Kurt Vonnegut was part of my formative reading years, my final transition into literature. The sequence: The Hardy Boys detective mysteries (elementary school) to assigned texts (high school) and then to The Lord of the Rings and poetry (Bible college) and then the rest of the world of literature (university). That’s not to say that Tolkien and poetry aren’t literature, or that Tolkien isn’t poetic, but until I met John Irving (in A Prayer for Owen Meany), Joseph Heller (in Catch-22) and Kurt Vonnegut (in The Slaughter-House Five), I wouldn’t have gone out of my way to find, much less read, a book.

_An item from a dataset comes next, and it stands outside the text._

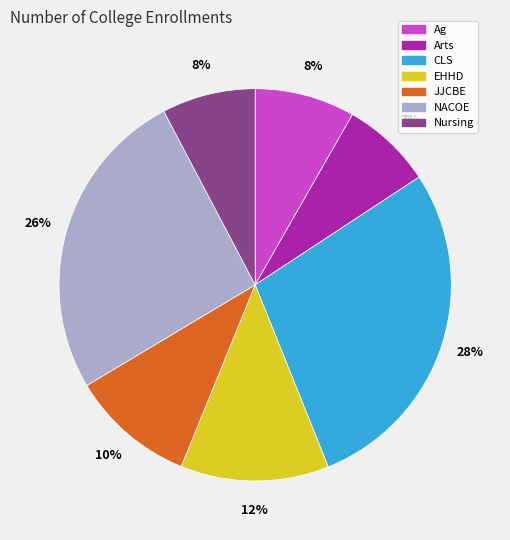

Do Ag and JJCBE together represent more than half of the pie?

No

It seems to me that every university literature student goes through a Kurt Vonnegut phase. I’m not sure why, exactly, but it might be because he’s a little bit edgy and his works still have an air of counterculture about them. Also, his books tend to be short and easy to read, making for an easy merge into the world of words and story.
The Slaughter-House Five was the first book by Kurt Vonnegut I read and I was hooked. I loved that book. It was the first book that ever made me laugh out loud (the second was Catch-22. Both books, ironically, are about war). After that I went into a Buy Every Vonnegut Book I Can Get My Hands On. I bought them used, I bought them new, I didn’t keep up with the reading.
Vonnegut altered my view of literature, so that I no longer looked at it as an inaccessible, pretentious form, but one which could be free and quirky and fun.
In my third year of university I wrote a fifteen-page paper on The Slaughter-House Five entitled, with the appropriate pretension of academe,
So It Goes:
An Examination of Time, War, and the Representation Thereof
In Kurt Vonnegut’s Slaughter-House Five
When I got the paper back, the title had been corrected to
So It Goes:
An Examination of Time, War, and the Representation
Thereof Iin Kurt Vonnegut’s Slaughter-House Five
Digression 1: The professor had also written this below the title: “No cover pg; use MLA format”. I find it amusing that even though the professor was so grammatically precise, using the ever-enigmatic semi-colon, he still abbreviated “page” and neglected to end the sentence with a period.
Digression 2: I was in university for four-and-a-half years and I never managed to figure out what the hell my professors were talking about when they referred to the “MLA format”. It seemed to mean something different in every class, and no previous professor had complained about having a cover page. I guess I could have opened one of my grammar handbooks, but ignorance was easier.
Back to Kurt Vonnegut: the paper was written for English 317: “American Literature: Modern to Post-Modern”. I originally signed up for the class because Vonnegut’s Bluebeard was on the syllabus and I was in the middle of my Vonnegut obsession. Plus, I had already read Bluebeard and would have one less thing to read that semester. Come term time, the syllabus was changed and Bluebeard was replaced with Donald Barthelme’s Sixty Stories. Alas.
The next Vonnegut book I read was Breakfast of Champions, which seemed to be everyone’s favourite. I read it twice after that and, although it was a reasonably pleasant read, I still didn’t understand the fuss. I’ve been meaning to read it again.
Then I read Cat’s Cradle (excellent; Ice-nine), Galapagos (pretty good), Bluebeard (not bad, but I didn’t get it) and was stopped dead by Hocus Pocus. It was a bestseller—the book all his other book covers referred to—but I liked it least of all. The upshot was that it introduced me to the wonderfully sanitary phrase “that’s when the excrement hit the air conditioning.”
Perhaps now is the time to start reading Kurt Vonnegut’s books again. I’ve got several unread works packed for the move. Perhaps I’ll read them as they get unpacked.